Les dix gerbilles
envoyées pendant douze jours dans l'espace pour préparer les vols
habités vers Mars ont atterri saines et sauves mercredi au Kazakhstan,
ont indiqué des responsables du programme.
«L'atterrissage a été normal, il s'est effectué à 170 km au
sud de la ville de Koustanaï», dans le nord du Kazakhstan, a indiqué
une porte-parole du Centre russe de contrôle des vols spatiaux, situé
près de Moscou.
Les gerbilles avaient décollé le 14 septembre du centre
spatial russe de Baïkonour, dans la steppe kazakhe, à bord du vaisseau
spatial Foton-M n°3. Le but de ce voyage était d'étudier les possibles
effets sur l'homme d'un vol vers Mars.
«Nous avons immédiatement trouvé l'appareil, il se trouvait à 10 km de
l'endroit prévu et l'atterrissage s'est fait en douceur», a indiqué
depuis Samara (sud de la Russie) une autre responsable, Anfissa
Kazakova, chargée de la conception du vaisseau chez le constructeur
TsSKB-Progress.
«Tous les animaux» - des gerbilles (souris aux grands yeux des
zones arides, souvent utilisées comme animaux domestiques) mais aussi
des tritons, cafards ... - «sont vivants», a-t-elle assuré à l'AFP par
téléphone après avoir parlé à ses collègues au Kazakhstan.

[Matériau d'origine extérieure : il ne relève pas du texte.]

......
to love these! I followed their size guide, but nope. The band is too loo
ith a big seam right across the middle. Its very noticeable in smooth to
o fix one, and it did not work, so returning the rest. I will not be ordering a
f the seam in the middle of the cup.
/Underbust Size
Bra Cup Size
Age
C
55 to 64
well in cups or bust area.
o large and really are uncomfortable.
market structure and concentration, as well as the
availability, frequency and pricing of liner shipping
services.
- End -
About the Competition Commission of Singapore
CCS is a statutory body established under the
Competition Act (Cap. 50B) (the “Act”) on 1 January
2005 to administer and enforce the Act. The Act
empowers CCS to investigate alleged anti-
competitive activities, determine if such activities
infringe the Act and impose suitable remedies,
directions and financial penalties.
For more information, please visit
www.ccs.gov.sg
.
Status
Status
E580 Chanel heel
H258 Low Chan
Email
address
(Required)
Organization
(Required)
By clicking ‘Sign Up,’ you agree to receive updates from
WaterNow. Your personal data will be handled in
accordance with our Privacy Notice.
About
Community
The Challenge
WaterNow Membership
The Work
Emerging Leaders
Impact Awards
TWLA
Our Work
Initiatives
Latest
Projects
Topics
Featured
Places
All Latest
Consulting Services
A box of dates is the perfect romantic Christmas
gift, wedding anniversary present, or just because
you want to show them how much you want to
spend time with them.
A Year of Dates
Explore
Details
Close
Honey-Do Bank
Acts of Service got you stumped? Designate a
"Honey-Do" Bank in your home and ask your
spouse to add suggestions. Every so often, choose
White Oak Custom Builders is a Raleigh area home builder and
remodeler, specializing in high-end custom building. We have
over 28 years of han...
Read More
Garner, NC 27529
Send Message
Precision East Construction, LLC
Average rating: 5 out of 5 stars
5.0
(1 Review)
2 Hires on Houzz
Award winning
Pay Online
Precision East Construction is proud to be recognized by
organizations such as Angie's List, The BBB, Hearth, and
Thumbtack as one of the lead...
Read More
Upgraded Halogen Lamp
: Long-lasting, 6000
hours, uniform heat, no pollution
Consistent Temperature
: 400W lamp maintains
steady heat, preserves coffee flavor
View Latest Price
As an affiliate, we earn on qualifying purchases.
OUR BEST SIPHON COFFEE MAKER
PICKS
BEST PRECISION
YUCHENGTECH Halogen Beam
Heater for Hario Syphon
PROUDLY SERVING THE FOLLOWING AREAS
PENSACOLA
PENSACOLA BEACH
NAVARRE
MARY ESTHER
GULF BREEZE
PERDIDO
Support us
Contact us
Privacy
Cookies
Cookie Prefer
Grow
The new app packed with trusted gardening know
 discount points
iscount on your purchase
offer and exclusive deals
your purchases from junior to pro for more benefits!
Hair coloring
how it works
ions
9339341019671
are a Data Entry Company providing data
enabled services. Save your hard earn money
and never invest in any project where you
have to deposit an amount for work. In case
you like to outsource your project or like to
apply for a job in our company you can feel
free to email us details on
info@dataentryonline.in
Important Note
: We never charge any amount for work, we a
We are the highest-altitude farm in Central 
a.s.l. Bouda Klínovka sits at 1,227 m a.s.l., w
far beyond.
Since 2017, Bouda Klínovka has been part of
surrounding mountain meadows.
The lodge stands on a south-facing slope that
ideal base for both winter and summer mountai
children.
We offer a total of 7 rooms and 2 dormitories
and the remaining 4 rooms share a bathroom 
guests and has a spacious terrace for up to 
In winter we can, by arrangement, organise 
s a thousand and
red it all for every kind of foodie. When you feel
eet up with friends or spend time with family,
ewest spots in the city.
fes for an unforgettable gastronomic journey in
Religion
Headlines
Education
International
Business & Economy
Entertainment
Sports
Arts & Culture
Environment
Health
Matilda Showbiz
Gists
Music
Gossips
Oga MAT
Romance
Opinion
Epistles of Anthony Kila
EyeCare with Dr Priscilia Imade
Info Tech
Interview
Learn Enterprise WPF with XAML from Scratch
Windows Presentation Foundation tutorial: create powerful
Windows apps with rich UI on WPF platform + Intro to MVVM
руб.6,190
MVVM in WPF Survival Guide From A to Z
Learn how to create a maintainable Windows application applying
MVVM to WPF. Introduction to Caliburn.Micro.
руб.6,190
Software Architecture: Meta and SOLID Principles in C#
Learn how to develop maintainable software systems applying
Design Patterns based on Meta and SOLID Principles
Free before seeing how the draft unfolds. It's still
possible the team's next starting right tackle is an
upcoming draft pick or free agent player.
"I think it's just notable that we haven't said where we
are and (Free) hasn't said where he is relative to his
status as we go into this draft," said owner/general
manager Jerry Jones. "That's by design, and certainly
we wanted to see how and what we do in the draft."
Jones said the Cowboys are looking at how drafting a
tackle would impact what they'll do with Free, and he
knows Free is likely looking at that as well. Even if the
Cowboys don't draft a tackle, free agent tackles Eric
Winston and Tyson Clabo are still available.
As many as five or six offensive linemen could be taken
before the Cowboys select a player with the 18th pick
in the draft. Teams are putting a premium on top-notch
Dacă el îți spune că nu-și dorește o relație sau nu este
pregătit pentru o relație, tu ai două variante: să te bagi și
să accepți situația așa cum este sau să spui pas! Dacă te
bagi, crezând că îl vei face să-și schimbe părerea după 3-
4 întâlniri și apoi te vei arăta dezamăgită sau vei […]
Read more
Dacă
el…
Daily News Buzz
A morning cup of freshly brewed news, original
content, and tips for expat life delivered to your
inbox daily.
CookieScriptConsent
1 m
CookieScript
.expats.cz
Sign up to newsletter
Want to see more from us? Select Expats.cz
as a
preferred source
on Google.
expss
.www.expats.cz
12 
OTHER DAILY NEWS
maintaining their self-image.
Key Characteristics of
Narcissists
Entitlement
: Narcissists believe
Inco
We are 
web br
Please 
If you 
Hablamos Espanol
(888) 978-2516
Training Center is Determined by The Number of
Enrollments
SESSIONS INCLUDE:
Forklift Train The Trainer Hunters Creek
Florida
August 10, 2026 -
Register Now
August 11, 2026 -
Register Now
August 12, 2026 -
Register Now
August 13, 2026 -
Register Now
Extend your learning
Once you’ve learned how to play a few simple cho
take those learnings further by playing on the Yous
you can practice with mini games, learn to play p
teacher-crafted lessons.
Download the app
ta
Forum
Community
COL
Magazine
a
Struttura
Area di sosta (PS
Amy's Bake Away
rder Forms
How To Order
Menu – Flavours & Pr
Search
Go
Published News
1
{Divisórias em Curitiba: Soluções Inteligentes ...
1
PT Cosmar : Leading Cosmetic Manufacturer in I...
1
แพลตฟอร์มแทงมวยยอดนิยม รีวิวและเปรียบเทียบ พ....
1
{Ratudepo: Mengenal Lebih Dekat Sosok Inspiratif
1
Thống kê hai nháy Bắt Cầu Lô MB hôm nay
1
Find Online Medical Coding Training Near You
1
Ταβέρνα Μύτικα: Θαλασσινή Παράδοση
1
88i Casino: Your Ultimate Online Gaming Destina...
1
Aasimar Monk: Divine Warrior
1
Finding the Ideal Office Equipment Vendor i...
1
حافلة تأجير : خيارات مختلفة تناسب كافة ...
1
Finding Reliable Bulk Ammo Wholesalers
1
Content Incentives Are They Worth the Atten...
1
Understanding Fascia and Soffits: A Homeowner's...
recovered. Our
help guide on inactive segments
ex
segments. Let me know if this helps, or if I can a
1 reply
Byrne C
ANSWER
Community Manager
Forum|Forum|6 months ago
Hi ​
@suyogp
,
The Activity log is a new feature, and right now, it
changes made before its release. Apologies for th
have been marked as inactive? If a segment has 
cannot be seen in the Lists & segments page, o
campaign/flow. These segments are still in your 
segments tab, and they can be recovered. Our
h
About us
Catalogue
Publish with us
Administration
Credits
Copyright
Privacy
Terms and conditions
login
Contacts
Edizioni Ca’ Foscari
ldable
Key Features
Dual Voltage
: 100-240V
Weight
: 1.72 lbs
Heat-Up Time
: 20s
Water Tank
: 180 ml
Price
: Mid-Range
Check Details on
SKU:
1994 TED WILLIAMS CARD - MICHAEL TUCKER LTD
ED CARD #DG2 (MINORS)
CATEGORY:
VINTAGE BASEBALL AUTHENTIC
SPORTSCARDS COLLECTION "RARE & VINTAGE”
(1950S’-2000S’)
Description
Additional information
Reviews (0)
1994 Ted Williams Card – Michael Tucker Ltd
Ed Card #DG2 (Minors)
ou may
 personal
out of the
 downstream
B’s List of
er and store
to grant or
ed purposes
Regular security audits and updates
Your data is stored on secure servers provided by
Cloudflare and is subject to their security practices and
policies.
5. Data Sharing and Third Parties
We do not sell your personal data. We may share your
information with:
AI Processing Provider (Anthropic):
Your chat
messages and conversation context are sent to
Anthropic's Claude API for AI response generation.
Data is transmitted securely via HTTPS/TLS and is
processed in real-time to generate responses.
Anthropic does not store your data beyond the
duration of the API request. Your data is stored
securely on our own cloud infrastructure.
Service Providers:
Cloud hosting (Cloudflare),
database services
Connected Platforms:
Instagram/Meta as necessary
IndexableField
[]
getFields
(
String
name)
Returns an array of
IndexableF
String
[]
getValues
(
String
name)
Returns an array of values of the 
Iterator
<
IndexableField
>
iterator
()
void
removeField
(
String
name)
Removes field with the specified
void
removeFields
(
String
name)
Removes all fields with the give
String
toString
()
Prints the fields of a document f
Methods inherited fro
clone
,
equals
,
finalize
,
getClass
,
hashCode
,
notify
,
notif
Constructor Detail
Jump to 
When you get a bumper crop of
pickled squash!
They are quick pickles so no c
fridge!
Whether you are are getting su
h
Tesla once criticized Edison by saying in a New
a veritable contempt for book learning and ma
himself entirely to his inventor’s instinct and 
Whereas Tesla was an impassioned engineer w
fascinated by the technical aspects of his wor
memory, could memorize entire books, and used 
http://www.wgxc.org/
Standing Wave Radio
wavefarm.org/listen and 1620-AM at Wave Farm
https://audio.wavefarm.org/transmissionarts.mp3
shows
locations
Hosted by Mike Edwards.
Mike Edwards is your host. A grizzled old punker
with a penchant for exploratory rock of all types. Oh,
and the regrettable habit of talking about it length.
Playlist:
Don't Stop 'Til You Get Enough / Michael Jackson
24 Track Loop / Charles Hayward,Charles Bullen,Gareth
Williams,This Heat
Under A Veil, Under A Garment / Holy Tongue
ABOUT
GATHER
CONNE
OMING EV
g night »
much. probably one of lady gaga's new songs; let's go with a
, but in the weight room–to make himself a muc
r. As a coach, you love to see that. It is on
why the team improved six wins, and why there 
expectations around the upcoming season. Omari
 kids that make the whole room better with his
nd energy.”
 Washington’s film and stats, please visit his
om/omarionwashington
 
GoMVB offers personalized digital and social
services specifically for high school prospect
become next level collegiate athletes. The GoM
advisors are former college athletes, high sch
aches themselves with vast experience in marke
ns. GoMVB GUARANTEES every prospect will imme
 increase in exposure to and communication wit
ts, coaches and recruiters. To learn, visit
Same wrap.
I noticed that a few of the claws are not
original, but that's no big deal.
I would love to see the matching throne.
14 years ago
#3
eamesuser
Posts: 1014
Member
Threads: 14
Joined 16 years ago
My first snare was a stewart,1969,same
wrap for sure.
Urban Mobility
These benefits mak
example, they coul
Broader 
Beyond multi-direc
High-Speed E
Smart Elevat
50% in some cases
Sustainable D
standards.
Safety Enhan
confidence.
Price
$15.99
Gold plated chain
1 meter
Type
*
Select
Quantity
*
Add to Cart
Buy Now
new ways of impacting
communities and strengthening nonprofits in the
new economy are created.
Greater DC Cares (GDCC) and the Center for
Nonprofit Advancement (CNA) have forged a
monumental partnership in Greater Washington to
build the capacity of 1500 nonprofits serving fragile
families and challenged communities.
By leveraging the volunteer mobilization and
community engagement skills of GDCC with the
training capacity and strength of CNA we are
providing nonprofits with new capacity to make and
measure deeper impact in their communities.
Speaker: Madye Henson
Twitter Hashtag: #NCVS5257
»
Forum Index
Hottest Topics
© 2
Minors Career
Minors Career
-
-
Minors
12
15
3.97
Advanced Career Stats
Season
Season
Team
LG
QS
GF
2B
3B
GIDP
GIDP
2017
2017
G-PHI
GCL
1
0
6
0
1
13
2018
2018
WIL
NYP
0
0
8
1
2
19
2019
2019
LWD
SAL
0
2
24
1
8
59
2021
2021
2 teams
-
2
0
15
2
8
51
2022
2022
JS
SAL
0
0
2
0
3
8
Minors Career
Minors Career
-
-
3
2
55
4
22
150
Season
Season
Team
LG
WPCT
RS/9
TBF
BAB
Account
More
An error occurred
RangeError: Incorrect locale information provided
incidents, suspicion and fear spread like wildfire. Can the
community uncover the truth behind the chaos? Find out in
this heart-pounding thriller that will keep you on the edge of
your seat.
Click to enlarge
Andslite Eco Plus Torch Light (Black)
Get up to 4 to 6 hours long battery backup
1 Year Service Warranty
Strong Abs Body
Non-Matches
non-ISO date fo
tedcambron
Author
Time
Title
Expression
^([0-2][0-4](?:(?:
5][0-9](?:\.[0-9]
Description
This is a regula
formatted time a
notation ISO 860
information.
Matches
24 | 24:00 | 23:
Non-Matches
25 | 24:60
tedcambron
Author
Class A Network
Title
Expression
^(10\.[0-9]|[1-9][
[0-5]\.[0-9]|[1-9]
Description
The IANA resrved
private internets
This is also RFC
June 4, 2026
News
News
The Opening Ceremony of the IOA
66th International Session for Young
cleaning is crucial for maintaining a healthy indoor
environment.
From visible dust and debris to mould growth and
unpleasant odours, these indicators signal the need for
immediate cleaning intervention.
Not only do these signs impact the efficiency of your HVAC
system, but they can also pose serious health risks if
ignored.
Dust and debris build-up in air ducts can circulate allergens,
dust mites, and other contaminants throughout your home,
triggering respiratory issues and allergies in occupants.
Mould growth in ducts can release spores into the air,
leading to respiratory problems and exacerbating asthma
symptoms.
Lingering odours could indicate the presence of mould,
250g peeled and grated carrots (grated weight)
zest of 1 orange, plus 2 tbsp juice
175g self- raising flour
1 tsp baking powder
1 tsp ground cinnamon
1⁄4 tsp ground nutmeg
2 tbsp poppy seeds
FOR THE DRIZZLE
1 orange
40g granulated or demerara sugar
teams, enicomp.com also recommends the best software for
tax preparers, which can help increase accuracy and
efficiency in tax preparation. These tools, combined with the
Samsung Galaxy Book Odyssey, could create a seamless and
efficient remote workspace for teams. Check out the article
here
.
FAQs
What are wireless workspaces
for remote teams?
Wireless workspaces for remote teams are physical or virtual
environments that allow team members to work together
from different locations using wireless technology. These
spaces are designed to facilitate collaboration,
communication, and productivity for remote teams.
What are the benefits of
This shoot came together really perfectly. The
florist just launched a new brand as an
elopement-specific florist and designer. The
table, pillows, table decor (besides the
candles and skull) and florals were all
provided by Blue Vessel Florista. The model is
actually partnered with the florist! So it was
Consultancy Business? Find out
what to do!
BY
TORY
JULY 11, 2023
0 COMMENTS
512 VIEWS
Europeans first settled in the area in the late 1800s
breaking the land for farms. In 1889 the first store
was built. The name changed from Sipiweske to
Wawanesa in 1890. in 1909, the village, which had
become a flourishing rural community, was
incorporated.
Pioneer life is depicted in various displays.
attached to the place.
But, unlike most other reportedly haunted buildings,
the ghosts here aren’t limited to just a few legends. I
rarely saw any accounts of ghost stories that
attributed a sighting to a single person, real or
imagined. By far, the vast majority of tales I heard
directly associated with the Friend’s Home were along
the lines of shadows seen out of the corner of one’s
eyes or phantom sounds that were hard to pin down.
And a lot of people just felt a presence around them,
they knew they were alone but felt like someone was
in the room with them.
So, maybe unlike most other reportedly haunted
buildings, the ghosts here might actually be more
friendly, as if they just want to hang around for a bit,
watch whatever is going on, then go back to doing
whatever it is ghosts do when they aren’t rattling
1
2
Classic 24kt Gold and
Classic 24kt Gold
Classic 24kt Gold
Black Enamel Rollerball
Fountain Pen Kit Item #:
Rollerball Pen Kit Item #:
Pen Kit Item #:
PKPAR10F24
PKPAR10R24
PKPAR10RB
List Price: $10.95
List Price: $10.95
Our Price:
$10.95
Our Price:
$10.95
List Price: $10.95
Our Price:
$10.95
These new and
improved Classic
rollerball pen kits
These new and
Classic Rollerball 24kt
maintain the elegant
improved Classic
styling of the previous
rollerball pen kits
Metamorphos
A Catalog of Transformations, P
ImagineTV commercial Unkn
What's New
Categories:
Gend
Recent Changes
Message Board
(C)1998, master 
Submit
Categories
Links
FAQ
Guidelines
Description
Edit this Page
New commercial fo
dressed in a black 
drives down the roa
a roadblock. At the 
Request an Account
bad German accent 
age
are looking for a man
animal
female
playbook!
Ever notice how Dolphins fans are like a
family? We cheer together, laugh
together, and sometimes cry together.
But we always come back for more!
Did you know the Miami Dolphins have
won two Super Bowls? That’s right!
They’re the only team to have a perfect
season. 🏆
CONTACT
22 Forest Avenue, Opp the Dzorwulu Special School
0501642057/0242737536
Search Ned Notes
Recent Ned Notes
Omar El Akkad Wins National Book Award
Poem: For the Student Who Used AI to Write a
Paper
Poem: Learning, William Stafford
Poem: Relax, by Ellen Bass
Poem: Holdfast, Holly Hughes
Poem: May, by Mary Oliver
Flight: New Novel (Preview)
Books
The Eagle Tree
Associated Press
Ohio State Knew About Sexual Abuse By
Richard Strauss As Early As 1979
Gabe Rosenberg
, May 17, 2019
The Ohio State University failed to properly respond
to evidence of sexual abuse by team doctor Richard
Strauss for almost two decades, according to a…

Douze spécialistes étrangers et quatre russes se sont rendus sur place
pour le retour du vaisseau à bord duquel ont été menées un grand nombre
d'expériences internationales.
Les gerbilles sont néanmoins en sursis. «Tous leurs organes et tissus -
osseux, musculaires etc - seront examinés par dissection pour voir
comment l'apensanteur a influé sur eux», a expliqué Mme Kazakova.
«C'est ce qui se fait toujours, on ne peut pas se contenter de les
regarder et de les caresser», a-t-elle ajouté.
Les extrémités des tritons, des animaux proches des
salamandres, ont été coupées avant le départ pour voir comment elles se
reconstituaient en apesanteur. Le but de cette expérience est de voir
comment se reconstituent les tissus en cas de fracture osseuse chez les
spationautes pendant les très longs vols, a expliqué Mme Kazakova.